__INPUT__
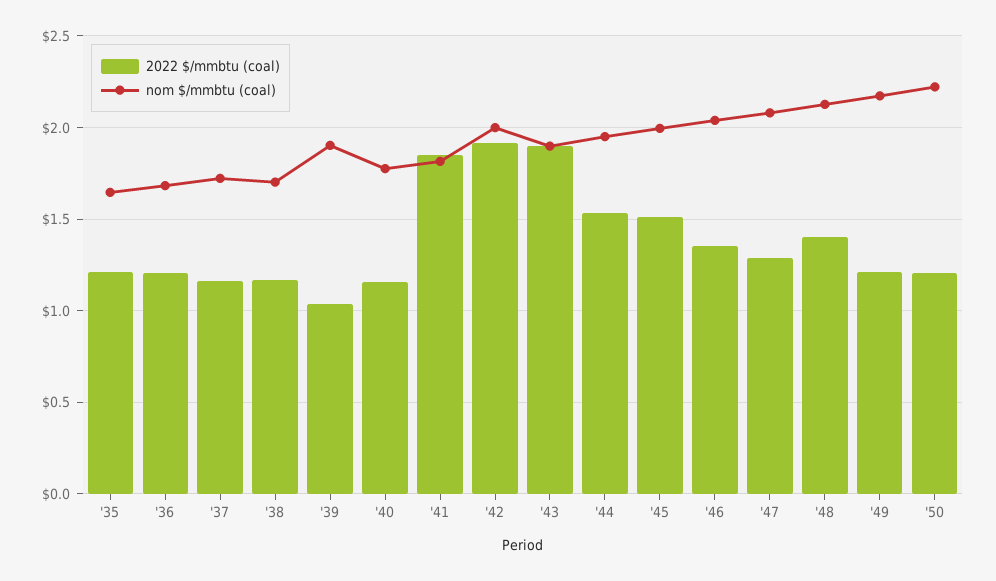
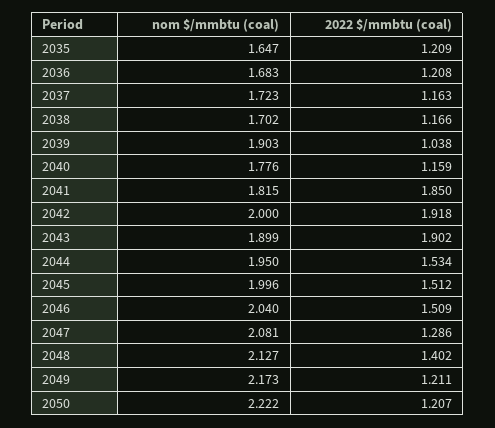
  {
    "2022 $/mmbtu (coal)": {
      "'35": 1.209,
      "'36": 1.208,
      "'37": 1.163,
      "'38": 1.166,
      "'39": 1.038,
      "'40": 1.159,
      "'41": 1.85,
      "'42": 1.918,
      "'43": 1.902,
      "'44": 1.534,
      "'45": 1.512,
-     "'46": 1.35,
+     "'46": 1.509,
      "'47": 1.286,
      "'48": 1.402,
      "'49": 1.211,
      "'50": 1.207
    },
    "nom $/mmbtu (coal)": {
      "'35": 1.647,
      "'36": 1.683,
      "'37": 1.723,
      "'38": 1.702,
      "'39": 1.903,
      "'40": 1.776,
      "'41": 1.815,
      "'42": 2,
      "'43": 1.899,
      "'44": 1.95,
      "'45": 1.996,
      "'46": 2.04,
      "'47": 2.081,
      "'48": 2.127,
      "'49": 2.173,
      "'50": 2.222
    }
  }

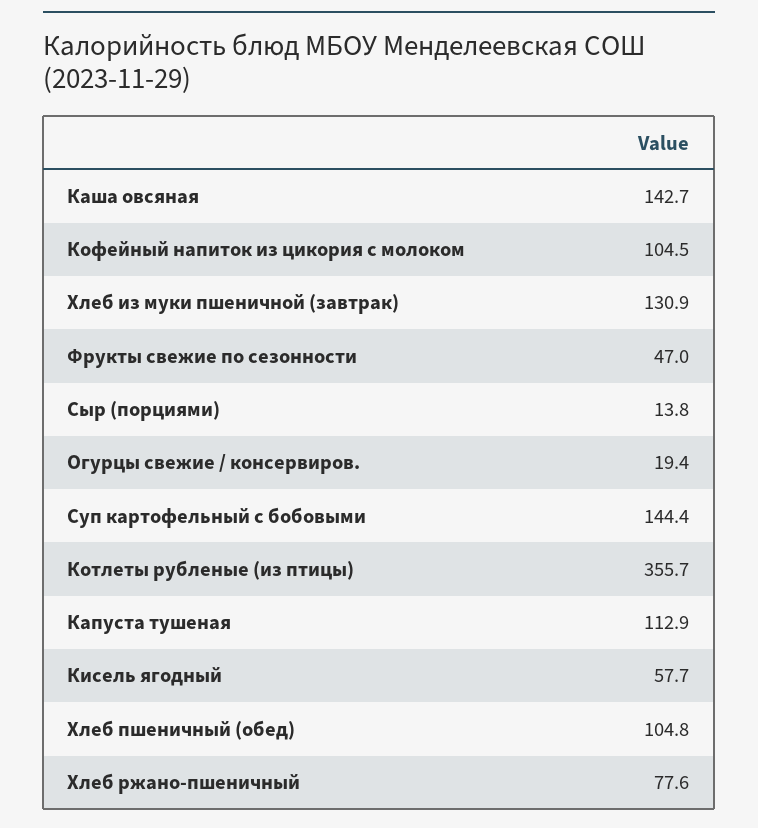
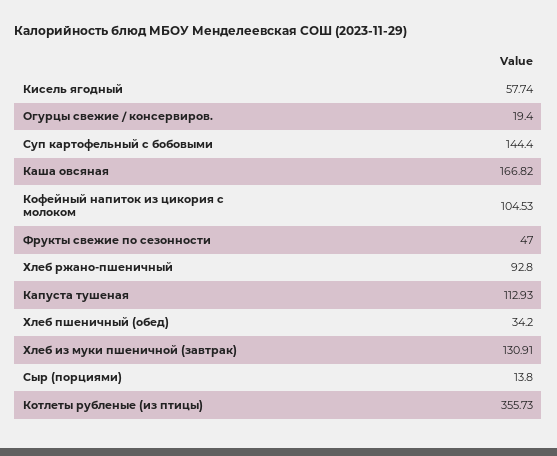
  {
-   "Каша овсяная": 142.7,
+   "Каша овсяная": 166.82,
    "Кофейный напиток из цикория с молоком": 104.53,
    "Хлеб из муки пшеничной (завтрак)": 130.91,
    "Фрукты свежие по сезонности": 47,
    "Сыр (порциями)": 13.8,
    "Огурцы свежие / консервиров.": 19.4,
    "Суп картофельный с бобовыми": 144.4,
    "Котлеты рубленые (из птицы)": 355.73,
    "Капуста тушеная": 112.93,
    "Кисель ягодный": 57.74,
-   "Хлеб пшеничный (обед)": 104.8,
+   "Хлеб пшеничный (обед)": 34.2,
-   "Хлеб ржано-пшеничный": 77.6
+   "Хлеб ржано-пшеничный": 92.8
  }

* * *

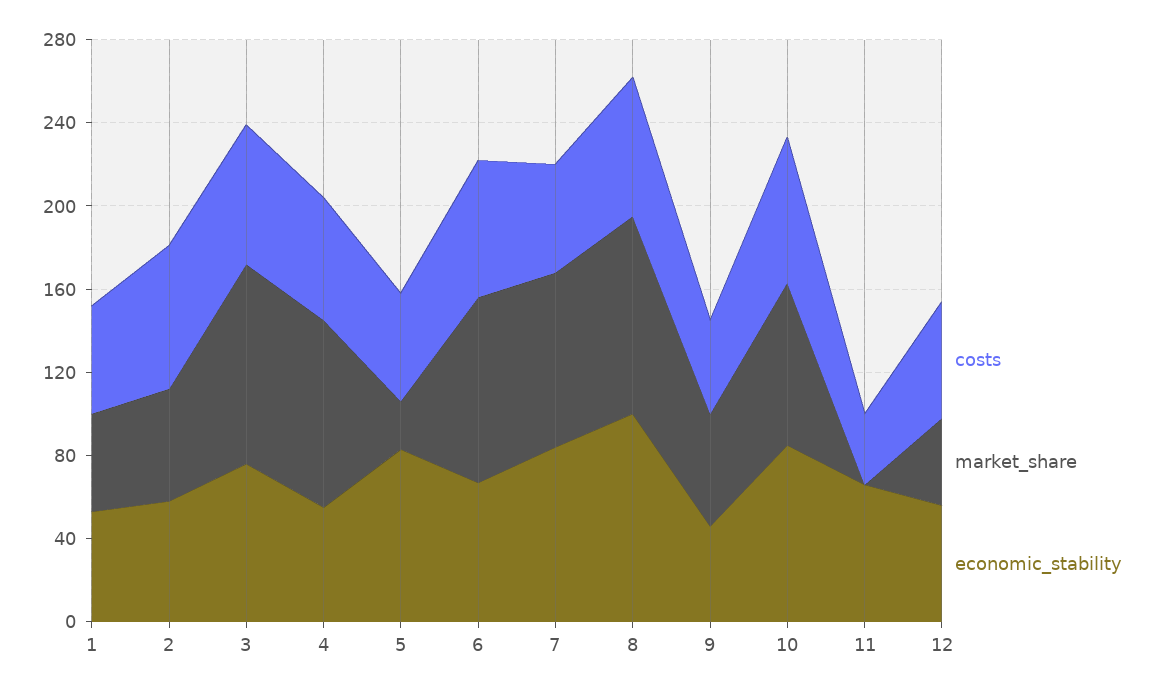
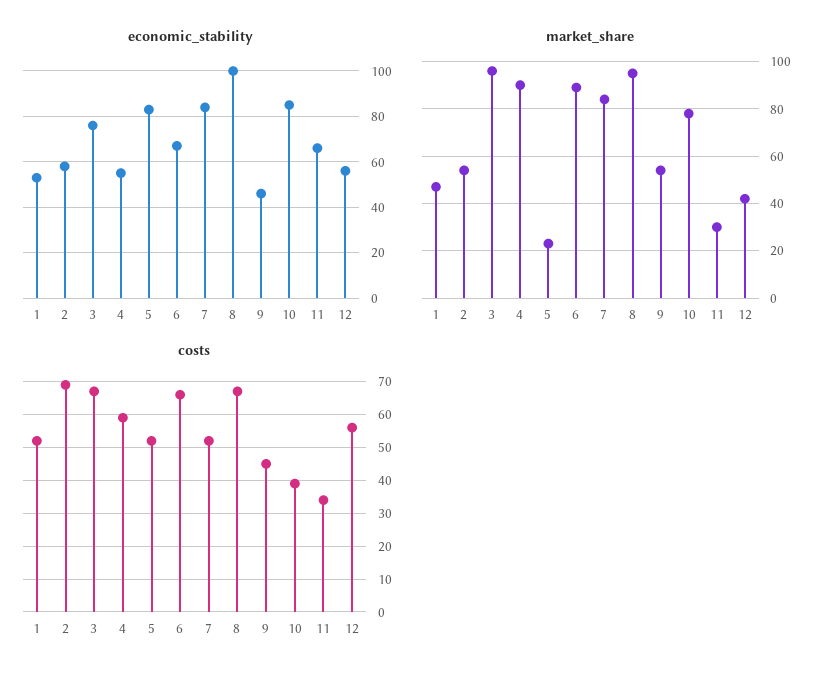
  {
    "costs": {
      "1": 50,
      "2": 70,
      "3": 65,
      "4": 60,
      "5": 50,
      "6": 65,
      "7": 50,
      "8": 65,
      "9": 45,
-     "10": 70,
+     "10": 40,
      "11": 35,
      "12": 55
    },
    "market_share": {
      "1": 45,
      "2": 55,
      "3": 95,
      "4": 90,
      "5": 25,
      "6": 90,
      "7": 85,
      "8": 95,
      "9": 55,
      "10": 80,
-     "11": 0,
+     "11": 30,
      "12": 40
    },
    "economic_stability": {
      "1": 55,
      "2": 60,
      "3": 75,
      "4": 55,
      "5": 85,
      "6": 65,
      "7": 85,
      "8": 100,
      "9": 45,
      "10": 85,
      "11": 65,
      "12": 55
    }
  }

__WHAT TO DO__
Please return all lines in the material above that include the word "ржано".

__ANSWER FOR THE TASK__
-   "Хлеб ржано-пшеничный": 77.6
+   "Хлеб ржано-пшеничный": 92.8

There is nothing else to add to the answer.